Immer zu spät, das ist vielleicht eine der geheimen Formeln dieser Gedichte; immer zu spät ist das Mitleid, zu früh der Tod. Ein elegischer Ton zieht sich, wie man merkt, durch "Das wahre Leben". Konstanty Ildefons Gałczyński, Jean Améry oder C.K. Williams sind nur einige der Toten, die in den Gedichten wachgerufen oder deren Stimmen beschworen werden. Das sind Verneigungen, Zuneigungen. Denn:

"Freundschaft ist unsterblich und braucht nicht
viele Worte. Sie ist geduldig und ruhig.
Freundschaft ist die Prosa der Liebe."

Natürlich geht es auch an die Orte, die für Zagajewski mythische sind. Lemberg bzw. Lwiw ist der Geburtsort des Dichters, in Ostgalizien gelegen, Spielball der ihn umgreifenden Mächte; hin- und hergeworfen die Menschen, die dort zu Hause sind. "Regen in Lemberg" ist wie ein Stillleben, in dem Verlorenes, Verstörendes und Unauslöschliches zusammenstehen. Zwei Zeilen stechen heraus in ihrer Lakonie und ihrer umfassenden Beschreibung dessen, was die Barbarei im 20. Jahrhundert angerichtet hat.

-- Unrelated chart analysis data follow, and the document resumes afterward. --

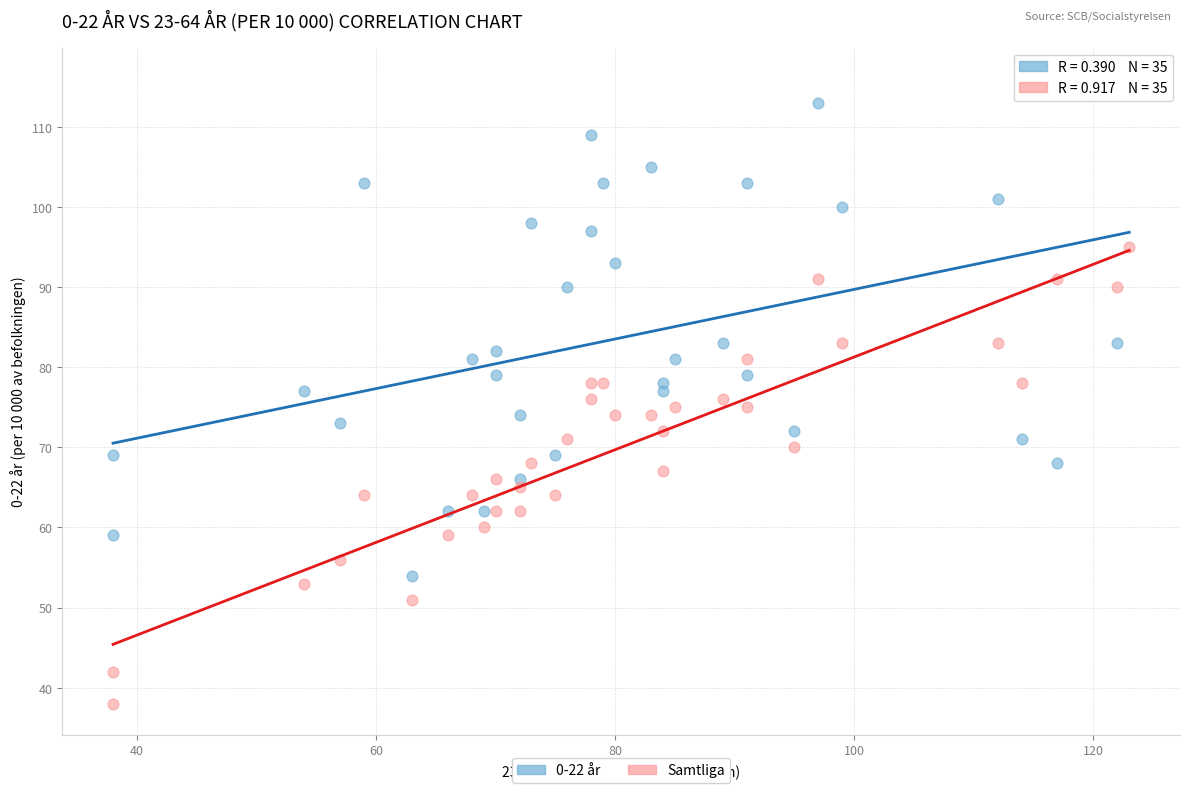

What are all the series names shown in the legend?

0-22 år, Samtliga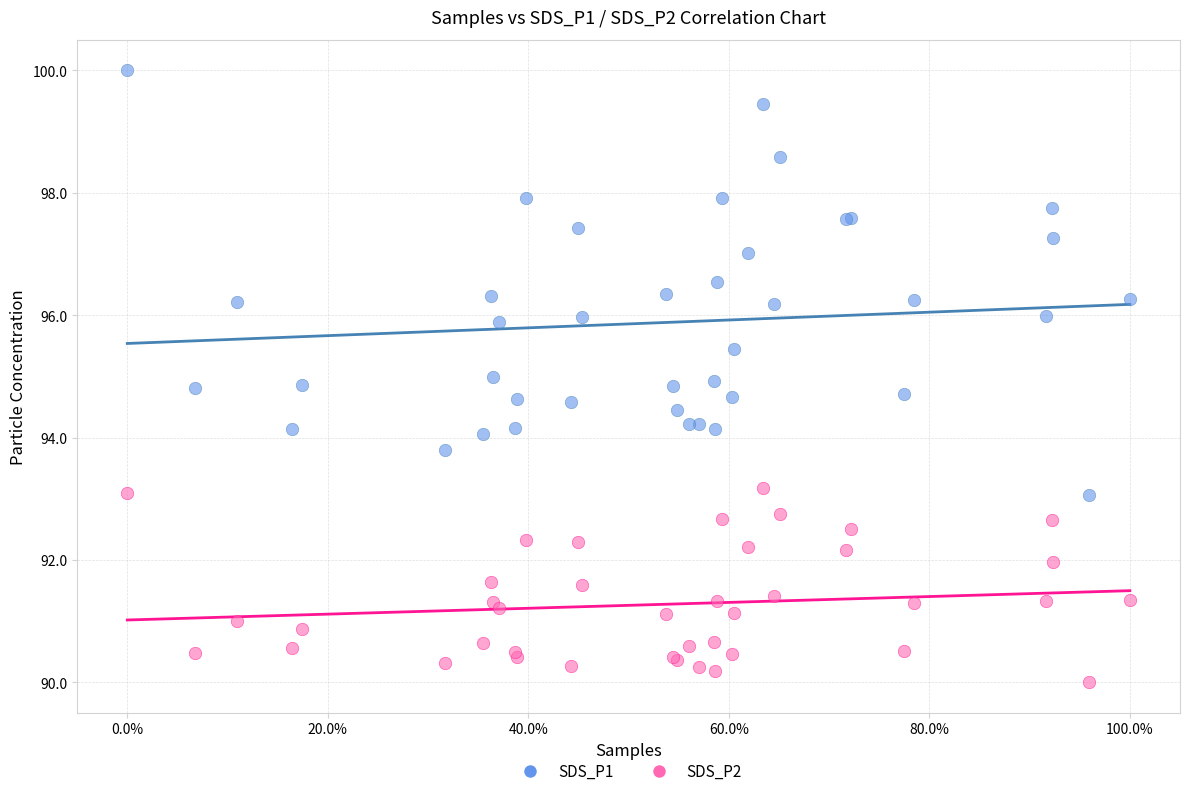

Which series has the largest Y range (max minus min)?

SDS_P1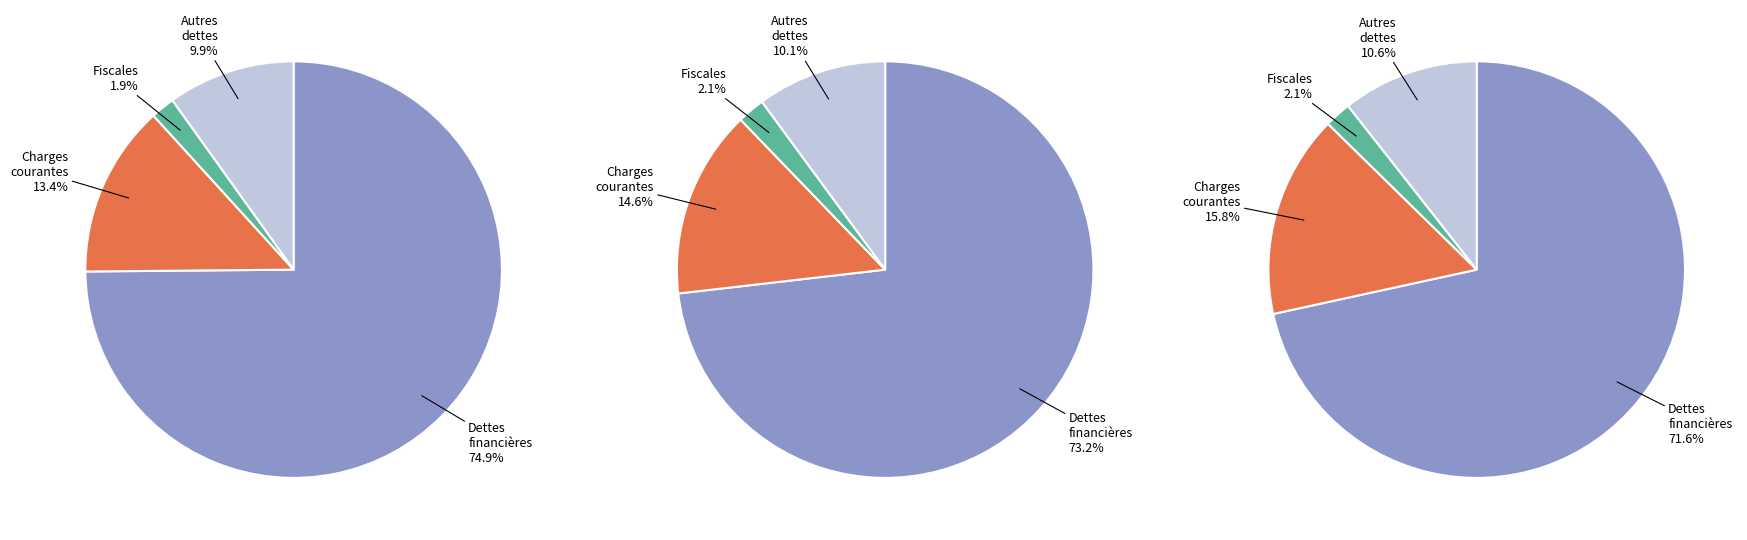

True or false: Dettes financières accounts for 86% of the total.

False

"Zivilisation – fünf Silben.
Schmerz – nur eine."

Das Einreißen der Zivilisation, an deren Stelle einsilbiger Schmerz tritt: Orte, an denen sich diese Verwandlung konkretisiert, gab und gibt es viele. Von Drohobycz war schon die Rede. Von dort und aus anderen Städten wurden 1942 mehrere 100.000 Menschen ins Vernichtungslager Bełżec verschleppt und ermordet. „Bełżec“ heißt eines der eindrücklichsten Gedichte im Band „Das wahre Leben“.

"Der Sommer geht zu Ende, der Herbst hat noch nicht begonnen.
Was für ein schöner Tag, sicher sind die Brombeeren im Wald
schon schwarz wie die Münder der Geliebten im Stummfilm.
Und genau da siehst du Bełżec.
Geblieben sind nur Schotter und Schmerz, geblieben sind Stille
und die schläfrigen Bewohner, die
noch immer auf Antwort warten.
Die Brombeeren sind immer schwärzer.
Schwarz sind die Schatten, ausgehöhlt.
Schwarz ist verbrannte Liebe."

In die Erinnerungen mischen sich das Große und das Kleine – mit der anmutigen Behutsamkeit des wehmütigen Betrachters nähert sich Zagajewski den alle Vorstellungen sprengenden Schrecken; mit der ironischen Gebrochenheit des Verlusterprobten bewahrt er in wenigen Zeilen seine menschliche Zuversicht. Das schwebende Glück des Daseins liegt hier manchmal nur eine Zeile von der Schwere des Abschieds entfernt. Und doch sprechen all diese Gedichte davon, wie in der Kunst beides zusammenfinden kann – einmal heißt es vom lyrischen Ich, es wollte vor langer Zeit Weisheit im Gedicht finden, "und auch eine Art ruhigen Wahnsinn".

"Ich fand, viel später, Augenblicke der Freude
und das dunkle Glück der Melancholie."

Die Augenblicke der Freude sind beim Lesen dieses letzten Bandes von Adam Zagajewski so wertvoll und präsent wie das dunkle Glück der Melancholie.